Job » Show every line in the records below that contains the word "with", copying each such line in full. Case counts, so a match must have the same capitalization.

(Stored entries)
[Start of section]
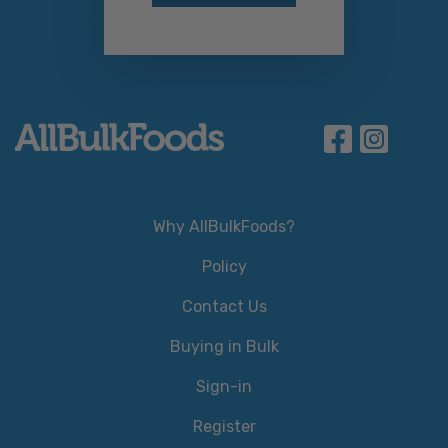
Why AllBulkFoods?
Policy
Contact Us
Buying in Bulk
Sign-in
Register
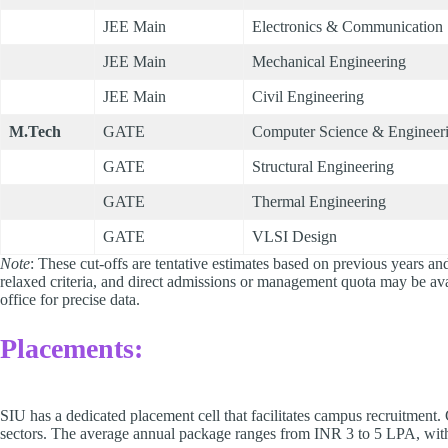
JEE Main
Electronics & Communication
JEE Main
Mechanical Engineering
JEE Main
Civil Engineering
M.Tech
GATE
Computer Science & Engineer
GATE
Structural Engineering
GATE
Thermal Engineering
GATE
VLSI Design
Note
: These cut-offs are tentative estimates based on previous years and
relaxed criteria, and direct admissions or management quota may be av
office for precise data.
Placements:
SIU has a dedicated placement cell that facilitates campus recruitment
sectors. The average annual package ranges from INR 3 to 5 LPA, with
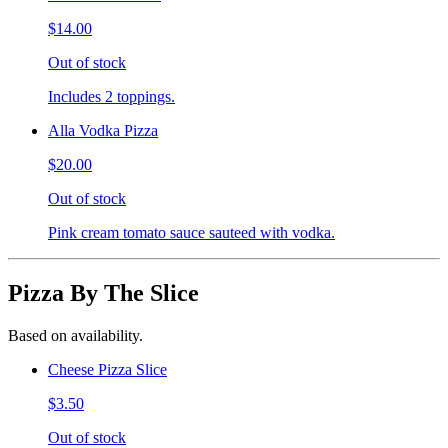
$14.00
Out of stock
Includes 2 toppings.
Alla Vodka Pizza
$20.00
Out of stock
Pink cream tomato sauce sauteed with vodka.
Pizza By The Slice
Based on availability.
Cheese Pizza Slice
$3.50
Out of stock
[End of section]
Output for this exercise »
sectors. The average annual package ranges from INR 3 to 5 LPA, with
Pink cream tomato sauce sauteed with vodka.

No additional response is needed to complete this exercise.